Car loan basics you need to know
Understanding a few key basics may help you make a good decision about borrowing money to finance a vehicle.
With the exception of a home mortgage, a car loan represents the largest sum of money most people will borrow at once. Yet, many people may not think much about financing their new ride until they walk onto the car lot. Check out this cheat sheet before you even start your car search.
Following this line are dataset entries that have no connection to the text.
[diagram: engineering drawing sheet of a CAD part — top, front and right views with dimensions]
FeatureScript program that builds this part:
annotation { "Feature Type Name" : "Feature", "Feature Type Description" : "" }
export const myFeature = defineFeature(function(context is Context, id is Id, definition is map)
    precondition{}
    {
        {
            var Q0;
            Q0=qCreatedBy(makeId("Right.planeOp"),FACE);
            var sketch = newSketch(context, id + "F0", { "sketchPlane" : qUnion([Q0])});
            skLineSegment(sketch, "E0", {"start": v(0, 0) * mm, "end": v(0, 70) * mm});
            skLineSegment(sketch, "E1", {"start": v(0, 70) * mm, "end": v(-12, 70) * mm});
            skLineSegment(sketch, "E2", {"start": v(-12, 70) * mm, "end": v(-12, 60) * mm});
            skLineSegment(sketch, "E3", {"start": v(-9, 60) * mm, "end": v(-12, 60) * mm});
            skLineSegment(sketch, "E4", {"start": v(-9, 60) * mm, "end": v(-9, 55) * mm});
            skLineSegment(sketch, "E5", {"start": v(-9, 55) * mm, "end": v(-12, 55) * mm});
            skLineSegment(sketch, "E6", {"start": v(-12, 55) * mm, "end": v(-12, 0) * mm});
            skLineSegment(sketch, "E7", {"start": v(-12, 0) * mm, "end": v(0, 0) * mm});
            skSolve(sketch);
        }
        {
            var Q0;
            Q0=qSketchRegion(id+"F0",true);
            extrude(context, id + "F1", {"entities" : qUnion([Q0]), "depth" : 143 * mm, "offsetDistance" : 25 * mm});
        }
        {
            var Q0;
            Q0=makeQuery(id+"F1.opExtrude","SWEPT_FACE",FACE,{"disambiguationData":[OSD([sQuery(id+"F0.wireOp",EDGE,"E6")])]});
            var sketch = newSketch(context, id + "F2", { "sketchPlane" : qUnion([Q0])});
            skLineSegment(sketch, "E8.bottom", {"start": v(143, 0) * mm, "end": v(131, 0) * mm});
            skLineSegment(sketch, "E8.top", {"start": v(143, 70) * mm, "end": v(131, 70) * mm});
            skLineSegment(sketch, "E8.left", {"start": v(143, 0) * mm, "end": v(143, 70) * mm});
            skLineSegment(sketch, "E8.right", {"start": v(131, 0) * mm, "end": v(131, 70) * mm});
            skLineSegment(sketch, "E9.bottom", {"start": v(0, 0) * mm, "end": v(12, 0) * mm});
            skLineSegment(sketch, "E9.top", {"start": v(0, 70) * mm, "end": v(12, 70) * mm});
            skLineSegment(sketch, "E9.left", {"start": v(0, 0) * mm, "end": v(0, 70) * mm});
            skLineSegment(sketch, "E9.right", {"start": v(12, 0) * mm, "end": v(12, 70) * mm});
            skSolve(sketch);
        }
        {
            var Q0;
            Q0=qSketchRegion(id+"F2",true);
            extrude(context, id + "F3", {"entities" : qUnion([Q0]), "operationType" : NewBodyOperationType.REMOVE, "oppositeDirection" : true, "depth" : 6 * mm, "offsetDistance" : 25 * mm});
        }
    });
Credit score and car loans
Dealers sometimes advertise extremely low interest rates that are typically available only to buyers with exceptionally high credit scores — often 800 and above. You may be able to obtain your credit score for free through one of the three credit bureau websites. Also, check your credit card provider's website, as they sometimes provide free credit scores. In general, the lower your score, the higher your interest rate may be. If you currently have a lower credit score, you have several options: apply for credit to see if you get approved and at what rate (you can try to refinance at a later date to get a lower rate), delay your purchase and try to raise your score over time, increase the down payment to lessen the amount of the loan or consider a co-signer.
Pre-approval for a loan
Getting pre-approved by a lender may help you set realistic expectations for how much car you can afford. Whether you're purchasing a new car or a used one, you'll be in a better position when negotiating price and financing terms.
Some buyers choose a 72-month or even an 84-month loan as a way to minimize monthly payments. But there's a flipside to this: It typically means paying more interest. In fact, according to Nerd Wallet, a borrower can expect to pay nearly three times as much in interest over the course of a 72-month loan compared to a 60-month loan. Use an auto financing calculator to see the differences among loan terms.
Rate vs. Incentives
Some dealers may offer the option of either an extremely low interest rate or a cash rebate — but not both. And it's not immediately obvious which is the better deal. Use our rebate vs financing calculator to find which works best for you.
Buying a new car is exciting, but typically a new car depreciates immediately after being driven off the lot. If your car is later totaled and you owe more than it's valued, you'll be responsible for the difference. This is why you might consider GAP (Guaranteed Asset Protection) insurance, because it covers the gap between what you owe on the vehicle and its current market value.